begin

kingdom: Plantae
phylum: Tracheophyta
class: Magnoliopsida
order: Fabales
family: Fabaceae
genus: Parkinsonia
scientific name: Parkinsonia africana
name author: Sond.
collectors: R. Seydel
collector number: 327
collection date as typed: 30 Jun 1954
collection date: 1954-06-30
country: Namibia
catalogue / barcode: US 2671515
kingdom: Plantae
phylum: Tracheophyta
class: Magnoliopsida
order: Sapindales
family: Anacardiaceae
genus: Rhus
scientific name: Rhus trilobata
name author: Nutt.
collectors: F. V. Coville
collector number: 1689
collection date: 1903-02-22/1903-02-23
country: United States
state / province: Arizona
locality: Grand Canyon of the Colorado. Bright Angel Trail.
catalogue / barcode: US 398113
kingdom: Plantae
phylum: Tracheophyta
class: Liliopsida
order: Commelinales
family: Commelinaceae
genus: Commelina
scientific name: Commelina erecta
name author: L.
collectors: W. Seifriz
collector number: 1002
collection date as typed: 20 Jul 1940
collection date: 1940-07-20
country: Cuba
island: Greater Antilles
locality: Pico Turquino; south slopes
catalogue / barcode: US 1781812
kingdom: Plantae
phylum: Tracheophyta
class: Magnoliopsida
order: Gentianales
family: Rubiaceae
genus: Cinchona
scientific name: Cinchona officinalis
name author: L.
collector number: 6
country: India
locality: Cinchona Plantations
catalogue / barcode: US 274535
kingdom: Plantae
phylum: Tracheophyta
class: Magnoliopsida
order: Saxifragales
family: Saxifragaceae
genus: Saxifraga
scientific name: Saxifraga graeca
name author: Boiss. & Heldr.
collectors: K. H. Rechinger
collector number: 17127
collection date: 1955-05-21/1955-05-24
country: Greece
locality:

end

— Aim —
Lay out every line of the rows above as a numbered list, omitting any blank lines.

— Complete answer —
1. kingdom: Plantae
2. phylum: Tracheophyta
3. class: Magnoliopsida
4. order: Fabales
5. family: Fabaceae
6. genus: Parkinsonia
7. scientific name: Parkinsonia africana
8. name author: Sond.
9. collectors: R. Seydel
10. collector number: 327
11. collection date as typed: 30 Jun 1954
12. collection date: 1954-06-30
13. country: Namibia
14. catalogue / barcode: US 2671515
15. kingdom: Plantae
16. phylum: Tracheophyta
17. class: Magnoliopsida
18. order: Sapindales
19. family: Anacardiaceae
20. genus: Rhus
21. scientific name: Rhus trilobata
22. name author: Nutt.
23. collectors: F. V. Coville
24. collector number: 1689
25. collection date: 1903-02-22/1903-02-23
26. country: United States
27. state / province: Arizona
28. locality: Grand Canyon of the Colorado. Bright Angel Trail.
29. catalogue / barcode: US 398113
30. kingdom: Plantae
31. phylum: Tracheophyta
32. class: Liliopsida
33. order: Commelinales
34. family: Commelinaceae
35. genus: Commelina
36. scientific name: Commelina erecta
37. name author: L.
38. collectors: W. Seifriz
39. collector number: 1002
40. collection date as typed: 20 Jul 1940
41. collection date: 1940-07-20
42. country: Cuba
43. island: Greater Antilles
44. locality: Pico Turquino; south slopes
45. catalogue / barcode: US 1781812
46. kingdom: Plantae
47. phylum: Tracheophyta
48. class: Magnoliopsida
49. order: Gentianales
50. family: Rubiaceae
51. genus: Cinchona
52. scientific name: Cinchona officinalis
53. name author: L.
54. collector number: 6
55. country: India
56. locality: Cinchona Plantations
57. catalogue / barcode: US 274535
58. kingdom: Plantae
59. phylum: Tracheophyta
60. class: Magnoliopsida
61. order: Saxifragales
62. family: Saxifragaceae
63. genus: Saxifraga
64. scientific name: Saxifraga graeca
65. name author: Boiss. & Heldr.
66. collectors: K. H. Rechinger
67. collector number: 17127
68. collection date: 1955-05-21/1955-05-24
69. country: Greece
70. locality:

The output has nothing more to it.